I’ll show you the web site instructions that I followed, the problems I encountered and their solutions and how I mounted the Raspberry Pi with a Pi Camera.
This is not a detailed recipe for the project but rather references and my notes on the project.
This is not a beginner project. No matter how detailed the instructions are, there will be gaps, and errors will occur along the way. One really needs a basic understanding of Linux and Python and the skills to search for solutions for when things don’t work.
The project is relatively inexpensive. The main equipment required are a Raspberry Pi 3 $35USD and a Pi camera 5MP $15USD. You will also need a micro SD card, 5v 2.5A power supply, monitor with HDMI, keyboard, mouse, and internet connection.
The good news is the OpenCV software. CV stands for Computer Vision. We are standing on the shoulders of giants when we use the libraries developed by Intel and maintained by open source geniuses.
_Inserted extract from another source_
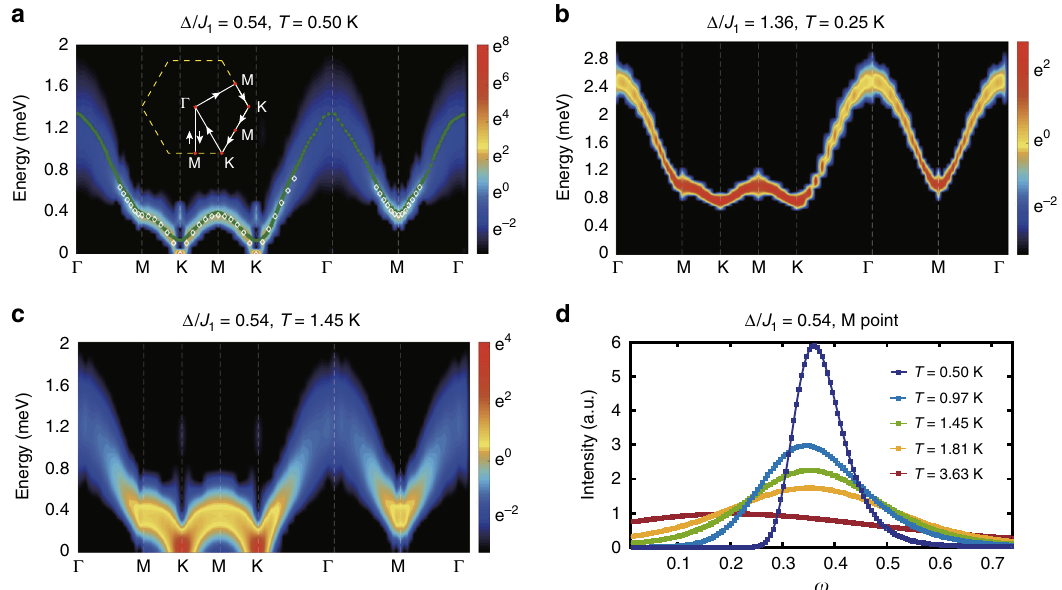
Fig. 4 QMC-SAC spectra of TMGO at fi nite temperature. a Shows the calculated spin spectrum of TLI at T = 0.5 K, with model parameters determined in this work and computed on an L = 36 torus geometry. The computed spectrum agrees excellently with the experimental INS results taken from ref. 26 , whose peak positions are shown as the green dotted line. The white diamonds represent the bottom-part excitation results without resorting to analytical continuation, which agree very well with the QMC-SAC results. The path consists of the Γ -M-K-M-K- Γ loop and a Γ -M- Γ vertical mini-loop, as shown in the inset. b Spectrum with the parameter set given in ref. 26 , which clearly fails to describe the material. In c , we plot in the spin spectra with model parameters in a but at a higher temperature 1.45 K. Compared with a , the K point gap gets smoothed and the rotonlike gap reduced. We collect the M point intensity vs. ω and plot in d , where the linewidth near the rotonlike minima is substantially broadened as T increases, suggesting strong fl uctuations and vortex proliferation in the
A few statements in our Python scripts do all the work! OpenCV.org
First I must mention the source of my inspiration for this project – acrobotic.com This company also has excellent Arduino tutorial videos and projects. https://acrobotic.com/blogs/projects/face-detection-using-computer-vision-on-raspberry-pi
Second I used this good tutorial at hackster.io by MJRoBot for the overall project. He outlines the 3 steps (face detection, face learning and face recognition), explains some theory, some troubleshooting, lists some sources and most importantly gives us the 3 Python scripts that make it all happen. He calls the next site to install OpenCV on the Pi. https://www.hackster.io/mjrobot/real-time-face-recognition-an-end-to-end-project-a10826
The third resource that I used is at pyimagesearch.com by Adrian Rosebrock. He gives us a detailed recipe (and video) to install OpenCV on a Raspberry Pi. https://www.pyimagesearch.com/2017/09/04/raspbian-stretch-install-opencv-3-python-on-your-raspberry-pi/
I encountered some problems along the way. I’ll describe them in case this may help someone else with the project.
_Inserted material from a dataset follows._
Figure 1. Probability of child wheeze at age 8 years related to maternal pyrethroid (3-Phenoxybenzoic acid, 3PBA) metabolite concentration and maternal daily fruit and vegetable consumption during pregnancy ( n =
While trying to install OpenCV I got stopped by compile errors in both numpy and OpenCV. The errors were random and inconsistent. I tried various things like a new SD card with fresh Raspbian OS, virtual environments and no virtual environments, Python 2.7, Python 3, OpenCV 3.4.1, OpenCV 3.3.0 with no luck. I tried putting the SD card in my version 1 Pi and it all compiled (after 24 hours!). I had purchased a new Pi 3 because the project specified it and I felt the quad core processor would be beneficial. I returned the Pi 3 for a new one. Everything compiled. With all the variables of software and hardware and configurations I can’t say for sure the first Pi 3 was defective but that is my suspicion. Also I did not use the -j4 compile option or virtual environment for the successful software install.
path to cascade file missing
When it came to where I should put my project files the information was not clear. I put the cascade file that I downloaded in a sub directory Cascades. The recognition script failed with a lot of lines ending in something not found. Eventually I found that I needed to use the cascade file included with OpenCV and put the path to the cascade file in the scripts.
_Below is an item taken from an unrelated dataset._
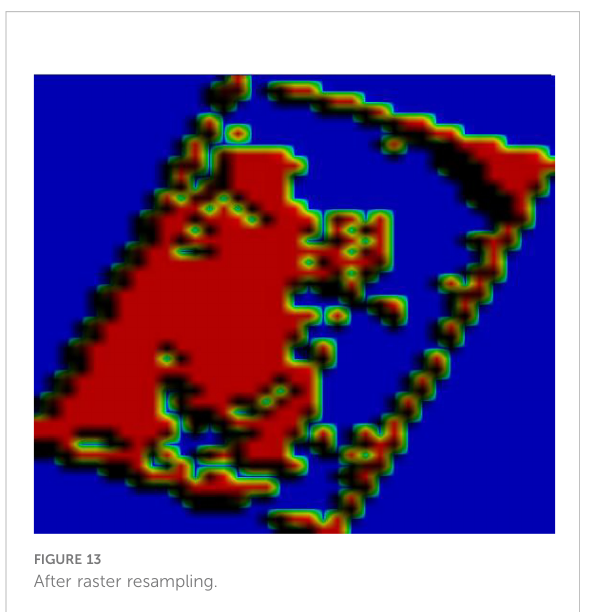
FIGURE 13 After raster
faceCascade = cv2.CascadeClassifier('Cascades/haarcascade_frontalface_default.xml')
camera cable disconnect
The Raspberry Pi and Pi camera is a sloppy pile of wires, bare system board and camera with a flimsy cable. Holding the camera trying for face recognition is not good. I bought a nice case to hold the Pi and camera and made a support to hold the case and point the cam at me. The camera stopped being recognized by the Pi. Turns out I dislodged a tiny connector between camera and camera circuit board during assembly.
camera capture file won’t play on Pi
I wanted to capture a short video of my face detection in action for this post. Fortunately there are screen and camera capture apps for Linux including SimpleScreenRecorder and vokoscreen. My captured camera files would not play correctly on the Pi. The resulting video played back with VLC was a black screen with maybe a flash of my face. Eventually I learned that the captured file played fine when played on another computer. Didn’t try to figure out why.
a mount for the Raspberry Pi
a final note on recognition
It is fun and useful to have your computer recognize you and say hi or unlock your device.
But this technology will be the next assault on our privacy. Government, police and business will collect this information, store it and aggregate it. Presently there is little disclosure or regulation. This technology is already used for vehicle license plate recognition with little oversight.
One useful book on this subject is Habeas Data: Privacy vs. the Rise of Surveillance Tech by Cyrus Farivar.